Comment: Their are numerous 'exceptions' to the rule, but the very concept is totalitarian no matter how you spin it.


lebanon covid
© Issam Abdallah/Reuters
Lebanon has extended a hard lockdown by two weeks amid record-breaking numbers of COVID-related deaths and an unabated surge in the number of new cases that have stretched the country's healthcare system to its limits.

Meanwhile, a top health official has announced plans for a roll-out of vaccinations in the crisis-hit country that he said would see some three million of the country's inhabitants - roughly half the population - receive the jab by the end of the year.

Assem Araji, the head of Lebanon's parliamentary health committee, announced that the first batch of doses from United States-based Pfizer would arrive in the first week of February and that priority would be given to healthcare workers and those over the age of 74.

Lebanon has struggled to bring a COVID outbreak under control since the August port explosion that killed 200, injured more than 6,000 and destroyed large parts of Beirut, including several hospitals.

Cases jumped from double figures to hundreds in July and into more than a thousand by late September and have averaged more than 5,000 per day since the beginning of the year with a positivity rate of roughly 20 percent, indicating wide community spread.

The country implemented a nationwide lockdown with an overnight curfew on January 7, allowing for a range of exceptions.

But daily new-case records continued to be broken and an outcry from health professionals led officials to impose a hard lockdown with a 24-hour curfew on January 14.

Originally scheduled to last just 11 days, the lockdown was extended on Thursday until February 8.

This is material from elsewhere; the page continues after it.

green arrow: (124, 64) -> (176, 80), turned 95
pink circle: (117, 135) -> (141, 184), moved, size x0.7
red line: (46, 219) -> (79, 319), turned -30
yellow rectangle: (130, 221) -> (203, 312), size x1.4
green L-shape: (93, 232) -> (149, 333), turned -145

Under the strict measures, most businesses and factories must close and even supermarkets and restaurants can only operate via home delivery.

'It's getting bad'

The full lockdown has raised eyebrows in a country struggling with a deep financial crisis that has left more than half the population in poverty, many living hand-to-mouth.

The Lebanese state has promised to provide aid amounting to less than $50 a month to some 280,000 families, but aid groups have said that fails to meet the overwhelming demand for help.

"Every day our charity receives hundreds or thousands of distress calls from all over the country - not only from refugees any more but from Lebanese families," said Fadi Haliso, the co-founder of Basmeh & Zeitooneh, an aid organisation that primarily helps Syrian refugees in Lebanon.

In a video posted to Twitter, Haliso said that "even people coming from very nice neighbourhoods," were asking for "food parcels, for baby formula, for rent support because they haven't been able to pay for moths and are under threat of being evicted".

Araji said the lockdown could be further extended should case numbers remain high.

Firas Abiad, the head of Lebanon's largest hospital providing COVID care, said that lifting or easing the lockdown now "will surely lead to a collapse of the health system and result in more deaths. This is unacceptable and unconscionable."

In the last week, from January 14 to January 21, the daily death record was broken five days out of seven, with 411 dead in total. The week before, the total number was 159.

"It's getting bad," a Beirut intensive care unit (ICU) doctor told Al Jazeera, noting there were no ICU beds left in the capital and even emergency rooms were becoming crowded.

Many hospitals had already announced they would only carry out procedures on non-COVID patients in urgent cases.

"We have to turn patients down ... many are at home using oxygen and on waiting lists until a place opens up, and people are really struggling to find hospitals in their areas," the doctor said, speaking on condition of anonymity due to the sensitivity of the matter.

Vaccine roll-out

With the situation becoming bleaker by the day, many in Lebanon have placed their hopes on the roll-out of a vaccination program that health officials have said will begin in mid-February.

The details of that programme were made clearer by Araji following a meeting on Thursday with the committee that has drawn up the country's vaccination plan.

Lebanon has so far placed orders or is close to placing orders for more than six million doses of vaccines, enough for three million of the country's residents, Araji said; 2.1 million from Pfizer, more than 2.5 million through the World Health Organization's COVAX programme, and a further two million from Astra-Zenica.

The World Bank on Thursday announced it had approved a $34m loan to pay for vaccines for more than two million people in Lebanon.

Araji said that 250,000 doses of the Pfizer vaccine would arrive the first quarter of the year; 350,000 the second quarter; 800,000 the third quarter; and 600,000 the fourth quarter. Vaccines for other sources would also be rolled out during the same time period, but the exact method is not yet clear, he said.

Vaccinations will take place at 35 centres across the country, most at public hospitals but some at private hospitals in Beirut, Araji said, noting they would each have the capacity to vaccinate approximately 2,000 people per day.

He said that people of all nationalities - not just Lebanese must be vaccinated for the plan to work.

Priority will be given to health workers and those over 74, followed by those above 65, and then those above 54, before vaccinations are offered to the rest of the population. Those under 18 would need parental consent, he said.

Lebanon residents would soon be able to register for the vaccination online or via phone, he said, adding it would take "no less than one year" for Lebanon to reach herd immunity, which he said would drastically slow the spread of the disease and allow for life to return to something similar to what it was before the pandemic.